Nel giorno finale dei test, Carlos Sainz ha fatto notizia completando un incredibile totale di 141 giri, equivalenti a 763 chilometri, mentre stabiliva il tempo più veloce per Williams con 1:34.342. Complessivamente, il team ha accumulato un totale notevole di 790 giri e oltre 4.200 chilometri, posizionandosi al terzo posto per chilometraggio tra gli undici team in competizione. Tuttavia, la celebrazione di queste cifre è offuscata dal riconoscimento che la FW48 rimane al di sotto del livello di prestazione desiderato.

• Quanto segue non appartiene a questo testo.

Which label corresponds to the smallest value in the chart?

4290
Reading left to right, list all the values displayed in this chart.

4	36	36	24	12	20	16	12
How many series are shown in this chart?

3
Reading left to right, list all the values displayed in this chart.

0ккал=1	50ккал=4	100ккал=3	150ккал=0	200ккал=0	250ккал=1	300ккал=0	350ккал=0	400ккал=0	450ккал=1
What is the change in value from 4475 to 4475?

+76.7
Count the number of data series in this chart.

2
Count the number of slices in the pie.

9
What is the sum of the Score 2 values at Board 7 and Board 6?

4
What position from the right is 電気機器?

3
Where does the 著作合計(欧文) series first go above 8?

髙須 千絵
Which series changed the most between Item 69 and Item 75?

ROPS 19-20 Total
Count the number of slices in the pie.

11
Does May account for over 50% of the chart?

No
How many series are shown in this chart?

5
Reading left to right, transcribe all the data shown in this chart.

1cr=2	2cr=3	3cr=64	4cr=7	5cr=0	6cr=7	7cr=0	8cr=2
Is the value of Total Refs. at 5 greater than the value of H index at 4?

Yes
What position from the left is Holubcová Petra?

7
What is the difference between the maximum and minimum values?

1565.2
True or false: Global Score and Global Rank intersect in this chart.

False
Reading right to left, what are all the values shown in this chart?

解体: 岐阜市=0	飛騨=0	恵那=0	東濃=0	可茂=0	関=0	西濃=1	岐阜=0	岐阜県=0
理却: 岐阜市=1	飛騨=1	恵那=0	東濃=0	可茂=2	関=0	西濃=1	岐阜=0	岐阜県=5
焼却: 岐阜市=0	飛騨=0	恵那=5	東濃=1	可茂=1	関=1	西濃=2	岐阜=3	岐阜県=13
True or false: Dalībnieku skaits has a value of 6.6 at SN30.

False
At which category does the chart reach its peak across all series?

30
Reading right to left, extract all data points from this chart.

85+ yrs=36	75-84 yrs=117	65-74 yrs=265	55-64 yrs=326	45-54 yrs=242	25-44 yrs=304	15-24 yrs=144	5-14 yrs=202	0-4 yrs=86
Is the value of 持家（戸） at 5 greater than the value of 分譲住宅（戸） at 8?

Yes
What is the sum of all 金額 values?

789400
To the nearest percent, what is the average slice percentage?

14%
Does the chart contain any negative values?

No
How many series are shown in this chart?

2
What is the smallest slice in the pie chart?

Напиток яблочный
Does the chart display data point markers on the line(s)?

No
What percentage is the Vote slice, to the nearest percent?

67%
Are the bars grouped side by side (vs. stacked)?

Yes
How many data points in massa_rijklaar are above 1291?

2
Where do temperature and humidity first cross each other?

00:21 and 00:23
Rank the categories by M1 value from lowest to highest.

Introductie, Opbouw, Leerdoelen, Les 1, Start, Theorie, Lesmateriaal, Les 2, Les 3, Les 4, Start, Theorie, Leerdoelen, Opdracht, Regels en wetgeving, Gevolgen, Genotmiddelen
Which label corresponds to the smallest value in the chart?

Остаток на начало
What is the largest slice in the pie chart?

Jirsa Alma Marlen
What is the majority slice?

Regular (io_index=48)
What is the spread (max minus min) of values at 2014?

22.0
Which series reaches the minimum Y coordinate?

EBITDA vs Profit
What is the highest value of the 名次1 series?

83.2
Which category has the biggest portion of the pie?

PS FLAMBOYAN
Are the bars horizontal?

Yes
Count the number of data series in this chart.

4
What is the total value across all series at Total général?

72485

Il Team Principal James Vowles ha caratterizzato il periodo di test come “un altro giorno solido”, sottolineando che la Williams ha eseguito con successo l'intero programma, recuperando parte del terreno perso durante le fasi iniziali dei preparativi. Tuttavia, non si è tirato indietro dalla verità, ammettendo che il team è “in una posizione svantaggiata” e deve affrontare un considerevole percorso per sbloccare il pieno potenziale della loro auto. Vowles ha rivelato piani per un “programma di sviluppo aggressivo” mirato a colmare il divario prestazionale, affrontando in particolare i problemi di peso della FW48 che hanno afflitto le loro prime valutazioni. Ha indicato il prossimo Gran Premio d'Australia come il primo vero test di litmus della competitività della Williams rispetto ai loro rivali.
I sentimenti dei piloti rispecchiano il mix di risultati provenienti dal Bahrain. Sainz, riflettendo sull'esperienza dei test, l'ha definita “una delle più interessanti e impegnative” della sua carriera, attribuendo la complessità alle nuove regolamentazioni e al carico di lavoro sostanziale necessario per comprendere l'auto. Ha notato un'evoluzione significativa dall'inizio dei test, ma ha ammesso che il team entra nella prima metà della stagione con aspettative temperate rispetto al 2025, pienamente consapevole del deficit di prestazioni che devono superare.
Nel frattempo, Alex Albon ha descritto il test del Bahrain come “relativamente fluido”, vantando l'alto numero di giri completati e l'esecuzione riuscita dei test pianificati. Tuttavia, anche lui ha riconosciuto che “molta prestazione deve ancora essere trovata” e ha sottolineato l'importanza di capitalizzare sui giorni rimanenti che portano al Gran Premio d'Australia, mentre si preparano per il loro debutto competitivo nel 2026.
Con il tempo che scorre verso l'apertura della stagione a Melbourne, la Williams Racing si trova di fronte all'urgenza pressante di trasformare il loro promettente chilometraggio in prestazioni tangibili. La pressione aumenta mentre cercano di ribaltare la loro fortuna: riusciranno a cogliere l'occasione o rimarranno indietro nella corsa incessante per la supremazia? Il mondo della F1 sta osservando da vicino.